I know I’ve said this before, but this last year has been nothing but changes. The problem is that I think they’re really starting to catch up with me. And for someone who doesn’t like change, it’s been hard to have nothing feel steady.
I continue to question if my job was the right choice. I think it will be, but it is making me feel awful in the meantime. I don’t do well with downtime, and my trainer is terrible at training. She is just not a teacher, as much as she may know her stuff. So I’m feeling insecure on a regular basis from that.
And now I’m looking my move date in the face. Mid-July is coming quickly, and I need to really think about finding a new apartment. I want to move; I got a new job so that I could move, but good gracious, I do not like moving. Plus the housing market here is incredibly daunting, so that does not help.
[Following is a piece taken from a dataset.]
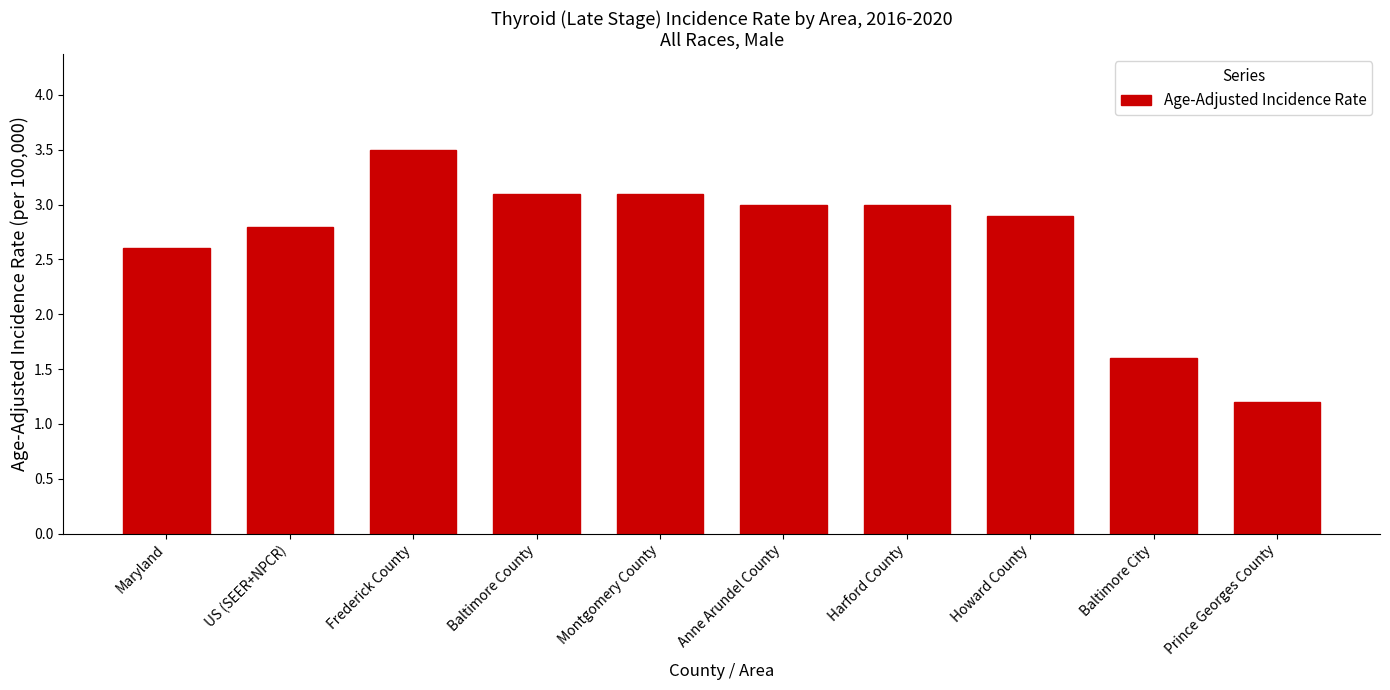

Reading left to right, list all the values displayed in this chart.

2.6	2.8	3.5	3.1	3.1	3.0	3.0	2.9	1.6	1.2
I’m tired, sick and tired, of hearing about the bathroom controversy from stupid straight people. I’m also tired of being the token gay friend and having to hear about it every time I talk to whomever it is that has assigned me that position in their life. (Not sure I can afford to cut any more friends at this point, though; plus they have no idea what they’re doing.)
Not to mention that I’m insecure about LM. Not about wanting to see her, but about if she truly wants to see me. I am glad we’re not starting anything before she leaves because that would be 300% too much pressure. It’s much better to just let it be what it is, to see if it goes anywhere, than to try to force it.
And this weekend I am booked, again. It is only things and people I want to see, but I’m feeling so overwhelmed at the moment that the only thing I want to do is curl up on my couch and be alone. Maybe today will go well, and I will feel better by tomorrow.